Basic statistical tools

Moving window statistics

moving_window

hydrobox.toolbox.moving_window(x, window_size=5, window_type=None, func='nanmean')[source]

Moving window statistics

Applies a moving window function to the input data. Each of the grouped windows will be aggregated into a resulting time series.

Parameters:
x : pandas.Series, pandas.DataFrame

Input data. The data should have a pandas.DatetimeIndex in order to produce meaningful results. However, this is not needed and will technically work on different indexed data.

window_size : int

The specified number of values will be grouped into a window. This parameter might have different behavior in case the window_type is not None.

window_type : str, default=None

If None, an even spaced window will be used and shifted by one for each group. Else, a window constructing class can be specified. Possible constructors are specified in pandas.DataFrame.rolling.

func : str

Aggregating function for calculating the new window value. It has to be importable from numpy, accept various input values and return only a single value like numpy.std or numpy.median.

Returns:
pandas.Series
pandas.DataFrame

Notes

Be aware that most window types (if window_type is not None) do only work with either numpy.sum or numpy.mean.

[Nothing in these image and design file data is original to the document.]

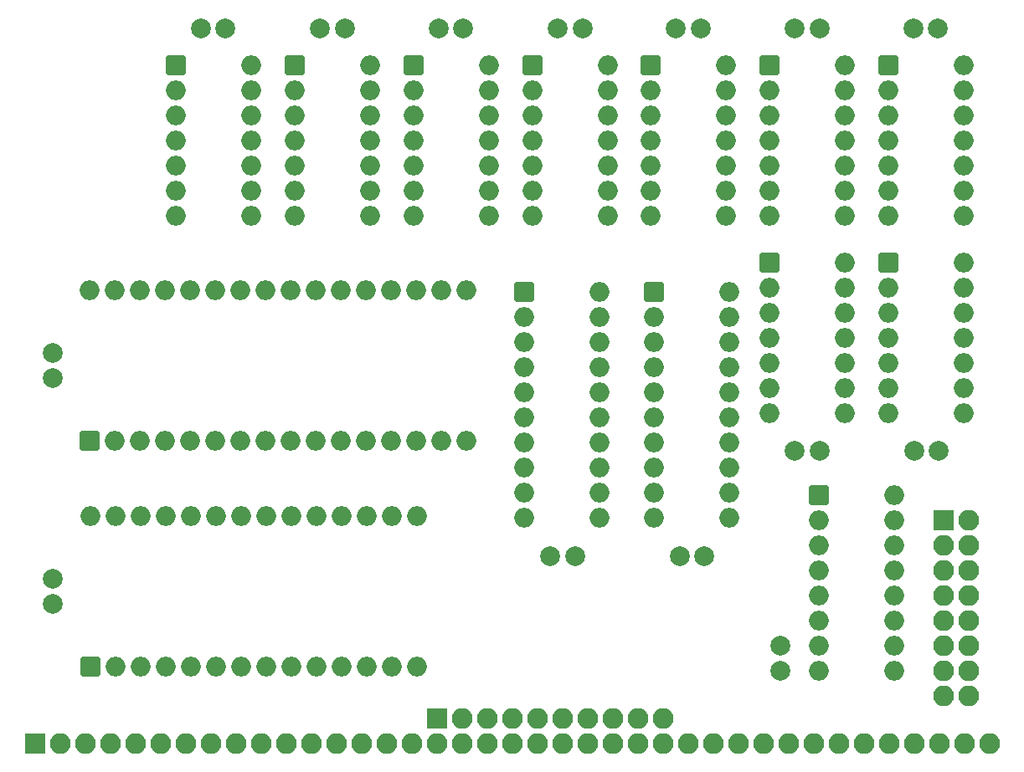
<source format=gbs>
G04 #@! TF.GenerationSoftware,KiCad,Pcbnew,6.0.2+dfsg-1*
G04 #@! TF.CreationDate,2024-03-05T11:34:35-05:00*
G04 #@! TF.ProjectId,megacart-ram,6d656761-6361-4727-942d-72616d2e6b69,rev?*
G04 #@! TF.SameCoordinates,Original*
G04 #@! TF.FileFunction,Soldermask,Bot*
G04 #@! TF.FilePolarity,Negative*
%FSLAX46Y46*%
G04 Gerber Fmt 4.6, Leading zero omitted, Abs format (unit mm)*
G04 Created by KiCad (PCBNEW 6.0.2+dfsg-1) date 2024-03-05 11:34:35*
%MOMM*%
%LPD*%
G01*
G04 APERTURE LIST*
G04 Aperture macros list*
%AMRoundRect*
0 Rectangle with rounded corners*
0 $1 Rounding radius*
0 $2 $3 $4 $5 $6 $7 $8 $9 X,Y pos of 4 corners*
0 Add a 4 corners polygon primitive as box body*
4,1,4,$2,$3,$4,$5,$6,$7,$8,$9,$2,$3,0*
0 Add four circle primitives for the rounded corners*
1,1,$1+$1,$2,$3*
1,1,$1+$1,$4,$5*
1,1,$1+$1,$6,$7*
1,1,$1+$1,$8,$9*
0 Add four rect primitives between the rounded corners*
20,1,$1+$1,$2,$3,$4,$5,0*
20,1,$1+$1,$4,$5,$6,$7,0*
20,1,$1+$1,$6,$7,$8,$9,0*
20,1,$1+$1,$8,$9,$2,$3,0*%
G04 Aperture macros list end*
%ADD10RoundRect,0.200000X-0.800000X-0.800000X0.800000X-0.800000X0.800000X0.800000X-0.800000X0.800000X0*%
%ADD11O,2.000000X2.000000*%
%ADD12RoundRect,0.200000X0.850000X-0.850000X0.850000X0.850000X-0.850000X0.850000X-0.850000X-0.850000X0*%
%ADD13O,2.100000X2.100000*%
%ADD14C,2.000000*%
%ADD15RoundRect,0.200000X-0.850000X-0.850000X0.850000X-0.850000X0.850000X0.850000X-0.850000X0.850000X0*%
%ADD16RoundRect,0.200000X0.800000X-0.800000X0.800000X0.800000X-0.800000X0.800000X-0.800000X-0.800000X0*%
G04 APERTURE END LIST*
D10*
X242000000Y-103000000D03*
D11*
X242000000Y-105540000D03*
X242000000Y-108080000D03*
X242000000Y-110620000D03*
X242000000Y-113160000D03*
X242000000Y-115700000D03*
X242000000Y-118240000D03*
X249620000Y-118240000D03*
X249620000Y-115700000D03*
X249620000Y-113160000D03*
X249620000Y-110620000D03*
X249620000Y-108080000D03*
X249620000Y-105540000D03*
X249620000Y-103000000D03*
D12*
X155702000Y-151612600D03*
D13*
X158242000Y-151612600D03*
X160782000Y-151612600D03*
X163322000Y-151612600D03*
X165862000Y-151612600D03*
X168402000Y-151612600D03*
X170942000Y-151612600D03*
X173482000Y-151612600D03*
X176022000Y-151612600D03*
X178562000Y-151612600D03*
X181102000Y-151612600D03*
X183642000Y-151612600D03*
X186182000Y-151612600D03*
X188722000Y-151612600D03*
X191262000Y-151612600D03*
X193802000Y-151612600D03*
X196342000Y-151612600D03*
X198882000Y-151612600D03*
X201422000Y-151612600D03*
X203962000Y-151612600D03*
X206502000Y-151612600D03*
X209042000Y-151612600D03*
X211582000Y-151612600D03*
X214122000Y-151612600D03*
X216662000Y-151612600D03*
X219202000Y-151612600D03*
X221742000Y-151612600D03*
X224282000Y-151612600D03*
X226822000Y-151612600D03*
X229362000Y-151612600D03*
X231902000Y-151612600D03*
X234442000Y-151612600D03*
X236982000Y-151612600D03*
X239522000Y-151612600D03*
X242062000Y-151612600D03*
X244602000Y-151612600D03*
X247142000Y-151612600D03*
X249682000Y-151612600D03*
X252222000Y-151612600D03*
D12*
X196342000Y-149072600D03*
D13*
X198882000Y-149072600D03*
X201422000Y-149072600D03*
X203962000Y-149072600D03*
X206502000Y-149072600D03*
X209042000Y-149072600D03*
X211582000Y-149072600D03*
X214122000Y-149072600D03*
X216662000Y-149072600D03*
X219202000Y-149072600D03*
D14*
X247122000Y-122047000D03*
X244622000Y-122047000D03*
X157480000Y-137480000D03*
X157480000Y-134980000D03*
X235057000Y-79248000D03*
X232557000Y-79248000D03*
D10*
X170000000Y-83000000D03*
D11*
X170000000Y-85540000D03*
X170000000Y-88080000D03*
X170000000Y-90620000D03*
X170000000Y-93160000D03*
X170000000Y-95700000D03*
X170000000Y-98240000D03*
X177620000Y-98240000D03*
X177620000Y-95700000D03*
X177620000Y-93160000D03*
X177620000Y-90620000D03*
X177620000Y-88080000D03*
X177620000Y-85540000D03*
X177620000Y-83000000D03*
D14*
X157480000Y-114620000D03*
X157480000Y-112120000D03*
D15*
X247635000Y-129047000D03*
D13*
X250175000Y-129047000D03*
X247635000Y-131587000D03*
X250175000Y-131587000D03*
X247635000Y-134127000D03*
X250175000Y-134127000D03*
X247635000Y-136667000D03*
X250175000Y-136667000D03*
X247635000Y-139207000D03*
X250175000Y-139207000D03*
X247635000Y-141747000D03*
X250175000Y-141747000D03*
X247635000Y-144287000D03*
X250175000Y-144287000D03*
X247635000Y-146827000D03*
X250175000Y-146827000D03*
D14*
X235057000Y-122047000D03*
X232557000Y-122047000D03*
D16*
X161280000Y-120975000D03*
D11*
X163820000Y-120975000D03*
X166360000Y-120975000D03*
X168900000Y-120975000D03*
X171440000Y-120975000D03*
X173980000Y-120975000D03*
X176520000Y-120975000D03*
X179060000Y-120975000D03*
X181600000Y-120975000D03*
X184140000Y-120975000D03*
X186680000Y-120975000D03*
X189220000Y-120975000D03*
X191760000Y-120975000D03*
X194300000Y-120975000D03*
X196840000Y-120975000D03*
X199380000Y-120975000D03*
X199380000Y-105735000D03*
X196840000Y-105735000D03*
X194300000Y-105735000D03*
X191760000Y-105735000D03*
X189220000Y-105735000D03*
X186680000Y-105735000D03*
X184140000Y-105735000D03*
X181600000Y-105735000D03*
X179060000Y-105735000D03*
X176520000Y-105735000D03*
X173980000Y-105735000D03*
X171440000Y-105735000D03*
X168900000Y-105735000D03*
X166360000Y-105735000D03*
X163820000Y-105735000D03*
X161280000Y-105735000D03*
D10*
X242000000Y-83000000D03*
D11*
X242000000Y-85540000D03*
X242000000Y-88080000D03*
X242000000Y-90620000D03*
X242000000Y-93160000D03*
X242000000Y-95700000D03*
X242000000Y-98240000D03*
X249620000Y-98240000D03*
X249620000Y-95700000D03*
X249620000Y-93160000D03*
X249620000Y-90620000D03*
X249620000Y-88080000D03*
X249620000Y-85540000D03*
X249620000Y-83000000D03*
D10*
X218323000Y-105918000D03*
D11*
X218323000Y-108458000D03*
X218323000Y-110998000D03*
X218323000Y-113538000D03*
X218323000Y-116078000D03*
X218323000Y-118618000D03*
X218323000Y-121158000D03*
X218323000Y-123698000D03*
X218323000Y-126238000D03*
X218323000Y-128778000D03*
X225943000Y-128778000D03*
X225943000Y-126238000D03*
X225943000Y-123698000D03*
X225943000Y-121158000D03*
X225943000Y-118618000D03*
X225943000Y-116078000D03*
X225943000Y-113538000D03*
X225943000Y-110998000D03*
X225943000Y-108458000D03*
X225943000Y-105918000D03*
X242570000Y-126492000D03*
X242570000Y-129032000D03*
X242570000Y-131572000D03*
X242570000Y-134112000D03*
X242570000Y-136652000D03*
X242570000Y-139192000D03*
X242570000Y-141732000D03*
X242570000Y-144272000D03*
X234950000Y-144272000D03*
X234950000Y-141732000D03*
X234950000Y-139192000D03*
X234950000Y-136652000D03*
X234950000Y-134112000D03*
X234950000Y-131572000D03*
X234950000Y-129032000D03*
D10*
X234950000Y-126492000D03*
X182000000Y-83000000D03*
D11*
X182000000Y-85540000D03*
X182000000Y-88080000D03*
X182000000Y-90620000D03*
X182000000Y-93160000D03*
X182000000Y-95700000D03*
X182000000Y-98240000D03*
X189620000Y-98240000D03*
X189620000Y-95700000D03*
X189620000Y-93160000D03*
X189620000Y-90620000D03*
X189620000Y-88080000D03*
X189620000Y-85540000D03*
X189620000Y-83000000D03*
D10*
X230000000Y-103000000D03*
D11*
X230000000Y-105540000D03*
X230000000Y-108080000D03*
X230000000Y-110620000D03*
X230000000Y-113160000D03*
X230000000Y-115700000D03*
X230000000Y-118240000D03*
X237620000Y-118240000D03*
X237620000Y-115700000D03*
X237620000Y-113160000D03*
X237620000Y-110620000D03*
X237620000Y-108080000D03*
X237620000Y-105540000D03*
X237620000Y-103000000D03*
D10*
X230000000Y-83000000D03*
D11*
X230000000Y-85540000D03*
X230000000Y-88080000D03*
X230000000Y-90620000D03*
X230000000Y-93160000D03*
X230000000Y-95700000D03*
X230000000Y-98240000D03*
X237620000Y-98240000D03*
X237620000Y-95700000D03*
X237620000Y-93160000D03*
X237620000Y-90620000D03*
X237620000Y-88080000D03*
X237620000Y-85540000D03*
X237620000Y-83000000D03*
D14*
X231130000Y-141752000D03*
X231130000Y-144252000D03*
X223012000Y-79248000D03*
X220512000Y-79248000D03*
X247015000Y-79248000D03*
X244515000Y-79248000D03*
D10*
X205200000Y-105918000D03*
D11*
X205200000Y-108458000D03*
X205200000Y-110998000D03*
X205200000Y-113538000D03*
X205200000Y-116078000D03*
X205200000Y-118618000D03*
X205200000Y-121158000D03*
X205200000Y-123698000D03*
X205200000Y-126238000D03*
X205200000Y-128778000D03*
X212820000Y-128778000D03*
X212820000Y-126238000D03*
X212820000Y-123698000D03*
X212820000Y-121158000D03*
X212820000Y-118618000D03*
X212820000Y-116078000D03*
X212820000Y-113538000D03*
X212820000Y-110998000D03*
X212820000Y-108458000D03*
X212820000Y-105918000D03*
D10*
X218000000Y-83000000D03*
D11*
X218000000Y-85540000D03*
X218000000Y-88080000D03*
X218000000Y-90620000D03*
X218000000Y-93160000D03*
X218000000Y-95700000D03*
X218000000Y-98240000D03*
X225620000Y-98240000D03*
X225620000Y-95700000D03*
X225620000Y-93160000D03*
X225620000Y-90620000D03*
X225620000Y-88080000D03*
X225620000Y-85540000D03*
X225620000Y-83000000D03*
D14*
X211074000Y-79248000D03*
X208574000Y-79248000D03*
D10*
X194000000Y-83000000D03*
D11*
X194000000Y-85540000D03*
X194000000Y-88080000D03*
X194000000Y-90620000D03*
X194000000Y-93160000D03*
X194000000Y-95700000D03*
X194000000Y-98240000D03*
X201620000Y-98240000D03*
X201620000Y-95700000D03*
X201620000Y-93160000D03*
X201620000Y-90620000D03*
X201620000Y-88080000D03*
X201620000Y-85540000D03*
X201620000Y-83000000D03*
D14*
X199009000Y-79248000D03*
X196509000Y-79248000D03*
X174986000Y-79248000D03*
X172486000Y-79248000D03*
D10*
X206000000Y-83000000D03*
D11*
X206000000Y-85540000D03*
X206000000Y-88080000D03*
X206000000Y-90620000D03*
X206000000Y-93160000D03*
X206000000Y-95700000D03*
X206000000Y-98240000D03*
X213620000Y-98240000D03*
X213620000Y-95700000D03*
X213620000Y-93160000D03*
X213620000Y-90620000D03*
X213620000Y-88080000D03*
X213620000Y-85540000D03*
X213620000Y-83000000D03*
D14*
X210312000Y-132715000D03*
X207812000Y-132715000D03*
D16*
X161290000Y-143835000D03*
D11*
X163830000Y-143835000D03*
X166370000Y-143835000D03*
X168910000Y-143835000D03*
X171450000Y-143835000D03*
X173990000Y-143835000D03*
X176530000Y-143835000D03*
X179070000Y-143835000D03*
X181610000Y-143835000D03*
X184150000Y-143835000D03*
X186690000Y-143835000D03*
X189230000Y-143835000D03*
X191770000Y-143835000D03*
X194310000Y-143835000D03*
X194310000Y-128595000D03*
X191770000Y-128595000D03*
X189230000Y-128595000D03*
X186690000Y-128595000D03*
X184150000Y-128595000D03*
X181610000Y-128595000D03*
X179070000Y-128595000D03*
X176530000Y-128595000D03*
X173990000Y-128595000D03*
X171450000Y-128595000D03*
X168910000Y-128595000D03*
X166370000Y-128595000D03*
X163830000Y-128595000D03*
X161290000Y-128595000D03*
D14*
X184551000Y-79248000D03*
X187051000Y-79248000D03*
X223393000Y-132715000D03*
X220893000Y-132715000D03*
M02*

</source>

Furthermore, most windows cannot work with the ‘nan’ versions of numpy aggregating function. Therefore in case window_type is None, any ‘nan’ will be removed from the func string. In case you want to force this behaviour, wrap the numpy function into a lambda.

Examples

This way, you can prevent the replacement of a np.nan* function:

>>> moving_window(x, func=lambda x: np.nanmean(x))
array([NaN, NaN, NaN, 4.7445, 4.784 ... 6.34532])

Linear Regression

linear_regression

hydrobox.toolbox.linear_regression(*x, df=None, plot=False, ax=None, notext=False)[source]

Linear Regression tool

This tool can be used for a number of regression related tasks. It can calculate a linear regression between two observables and also return a scatter plot including the regression parameters and function.

In case more than two Series or arrays are passed, they will be merged into a DataFrame and a linear regression between all combinations will be calculated and potted if desired.

Parameters:
x : pandas.Series, numpy.ndarray

If df is None, at least two Series or arrays have to be passed. If more are passed, a multi output will be produced.

df : pandas.DataFrame

If df is set, all x occurrences will be ignored. DataFrame of the input to be used for calculating the linear regression, This attribute can be useful, whenever a multi input to x does not get merged correctly. Note that linear_regression will only use the DataFrame.data array and ignore all other structural elements.

plot : bool

If True, the function will output a matplotlib Figure or plot into an existing instance. If False (default) the data used for the plots will be returned.

ax : matplotlib.Axes.Axessubplot

Has to be a single matplotlib Axes instance if two data sets are passed or a list of Axes if more than two data sets are passed.

notext : bool

If True, the output of the fitting parameters as a text into the plot will be suppressed. This setting is ignored, is plot is set to False.

Returns:
matplotlib.Figure
numpy.ndarray

Notes

If plot is True and ax is not None, the number of passed Axes has to match the total combinations between the data sets. This is

N^2

where N is the length of x, or the length of df.columns.

Warning

This function does just calculate a linear regression. It handles a multi input recursively and has some data wrangling overhead. If you are seeking a fast linear regression tool, use the scipy.stats.linregress function directly.